The official Titan Core GitHub Action.
You can find comprehensive documentation on GitBook.
To add the Titan Core GitHub action to your repository, follow these steps:
Create a file in the GitHub workflows directory of your repo (.github/workflows/titan.yml
)
-- .github/workflows/titan.yml
name: Deploy to Snowflake with Titan
on:
push:
branches: [ main ]
paths:
- 'titan/**'
jobs:
deploy:
runs-on: ubuntu-latest
steps:
- name: Checkout code
uses: actions/checkout@v4
- name: Deploy to Snowflake
uses: Titan-Systems/titan-core-action@main
with:
run-mode: 'create-or-update'
resource-path: './titan'
allowlist: 'warehouse,role,grant'
dry-run: 'false'
env:
SNOWFLAKE_ACCOUNT: ${{ secrets.SNOWFLAKE_ACCOUNT }}
SNOWFLAKE_USER: ${{ secrets.SNOWFLAKE_USER }}
SNOWFLAKE_PASSWORD: ${{ secrets.SNOWFLAKE_PASSWORD }}
SNOWFLAKE_ROLE: ${{ secrets.SNOWFLAKE_ROLE }}
SNOWFLAKE_WAREHOUSE: ${{ secrets.SNOWFLAKE_WAREHOUSE }}
Go to your GitHub repository settings, navigate to Secrets
. There, add a secret for SNOWFLAKE_ACCOUNT
, SNOWFLAKE_USER
, and whatever other connection settings you need.

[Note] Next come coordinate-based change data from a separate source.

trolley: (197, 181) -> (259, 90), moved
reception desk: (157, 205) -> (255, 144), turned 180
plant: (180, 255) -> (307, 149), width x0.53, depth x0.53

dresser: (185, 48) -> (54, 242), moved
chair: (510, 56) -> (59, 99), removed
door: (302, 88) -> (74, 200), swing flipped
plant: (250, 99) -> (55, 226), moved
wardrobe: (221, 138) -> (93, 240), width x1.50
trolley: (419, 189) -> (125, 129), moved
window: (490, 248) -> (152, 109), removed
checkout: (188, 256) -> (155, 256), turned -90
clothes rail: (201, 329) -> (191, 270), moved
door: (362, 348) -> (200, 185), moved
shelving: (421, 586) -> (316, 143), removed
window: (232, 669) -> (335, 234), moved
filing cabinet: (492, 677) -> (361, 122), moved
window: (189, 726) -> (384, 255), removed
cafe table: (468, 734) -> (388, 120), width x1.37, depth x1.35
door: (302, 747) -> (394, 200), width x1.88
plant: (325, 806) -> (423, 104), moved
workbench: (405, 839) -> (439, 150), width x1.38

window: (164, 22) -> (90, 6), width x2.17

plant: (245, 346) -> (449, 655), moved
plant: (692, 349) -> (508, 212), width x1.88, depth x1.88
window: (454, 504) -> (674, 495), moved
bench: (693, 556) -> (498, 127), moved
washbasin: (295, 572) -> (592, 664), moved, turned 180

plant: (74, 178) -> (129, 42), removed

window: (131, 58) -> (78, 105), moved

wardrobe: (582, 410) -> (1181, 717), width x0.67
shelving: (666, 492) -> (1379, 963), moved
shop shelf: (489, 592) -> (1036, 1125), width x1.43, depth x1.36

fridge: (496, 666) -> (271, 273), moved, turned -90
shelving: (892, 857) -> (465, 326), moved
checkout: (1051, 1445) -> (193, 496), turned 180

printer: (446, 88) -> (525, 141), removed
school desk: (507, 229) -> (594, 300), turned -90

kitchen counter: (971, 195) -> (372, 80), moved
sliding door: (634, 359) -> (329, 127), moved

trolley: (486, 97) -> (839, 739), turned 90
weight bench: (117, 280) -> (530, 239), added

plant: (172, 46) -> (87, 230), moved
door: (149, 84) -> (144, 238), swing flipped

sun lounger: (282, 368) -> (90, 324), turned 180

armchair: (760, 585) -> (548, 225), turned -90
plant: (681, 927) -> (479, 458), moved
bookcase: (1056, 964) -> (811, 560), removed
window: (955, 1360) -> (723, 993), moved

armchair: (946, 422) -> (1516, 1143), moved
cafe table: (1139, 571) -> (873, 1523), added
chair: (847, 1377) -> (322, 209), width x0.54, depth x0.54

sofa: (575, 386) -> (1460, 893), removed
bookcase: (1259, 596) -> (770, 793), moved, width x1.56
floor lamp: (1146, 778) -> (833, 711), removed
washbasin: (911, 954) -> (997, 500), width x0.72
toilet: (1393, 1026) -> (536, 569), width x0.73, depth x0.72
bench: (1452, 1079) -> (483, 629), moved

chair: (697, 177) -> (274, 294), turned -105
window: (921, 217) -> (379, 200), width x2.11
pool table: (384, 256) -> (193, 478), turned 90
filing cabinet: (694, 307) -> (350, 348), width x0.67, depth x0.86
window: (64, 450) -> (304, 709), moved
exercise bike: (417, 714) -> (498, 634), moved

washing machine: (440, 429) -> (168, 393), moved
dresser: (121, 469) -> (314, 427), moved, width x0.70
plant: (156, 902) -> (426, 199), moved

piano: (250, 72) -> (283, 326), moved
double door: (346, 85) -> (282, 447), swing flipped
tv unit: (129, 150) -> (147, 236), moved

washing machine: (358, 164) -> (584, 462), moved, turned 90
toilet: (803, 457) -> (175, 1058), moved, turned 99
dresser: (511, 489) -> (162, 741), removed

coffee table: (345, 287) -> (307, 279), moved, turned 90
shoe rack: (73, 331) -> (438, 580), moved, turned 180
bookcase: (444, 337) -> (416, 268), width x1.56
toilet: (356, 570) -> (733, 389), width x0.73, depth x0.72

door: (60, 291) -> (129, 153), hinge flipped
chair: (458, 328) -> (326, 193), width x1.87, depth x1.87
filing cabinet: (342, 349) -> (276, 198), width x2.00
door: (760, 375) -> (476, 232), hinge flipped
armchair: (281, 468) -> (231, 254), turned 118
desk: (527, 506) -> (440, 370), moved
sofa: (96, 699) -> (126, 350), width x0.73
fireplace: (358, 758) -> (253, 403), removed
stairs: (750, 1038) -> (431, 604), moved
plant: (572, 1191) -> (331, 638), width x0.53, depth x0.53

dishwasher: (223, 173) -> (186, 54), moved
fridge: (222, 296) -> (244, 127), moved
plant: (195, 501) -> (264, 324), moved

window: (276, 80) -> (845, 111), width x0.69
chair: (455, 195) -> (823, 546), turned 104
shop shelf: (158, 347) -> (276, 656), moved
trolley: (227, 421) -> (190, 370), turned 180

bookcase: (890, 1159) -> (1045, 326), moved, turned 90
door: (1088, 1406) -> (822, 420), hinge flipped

Add YAML resource configs to the titan
directory.
# titan/warehouses.yml
warehouses:
- name: reporting
warehouse_size: XSMALL
auto_suspend: 60
auto_resume: true
# titan/rbac.yml
roles:
- name: reporter
comment: "Has permissions on the analytics database..."
grants:
- to_role: reporter
priv: usage
on_warehouse: reporting
- to_role: reporter
priv: usage
on_database: analytics
role_grants:
- role: reporter
roles:
- SYSADMIN
When you push to main
changes to files in the titan/
directory, the Github Action will deploy them to Snowflake.
If you specify a directory as the resource-path
, Titan will recursively look for all files with a .yaml
or .yml
file extension. You can tell Titan to exclude files or directories with a .titanignore
file. This file uses gitignore syntax.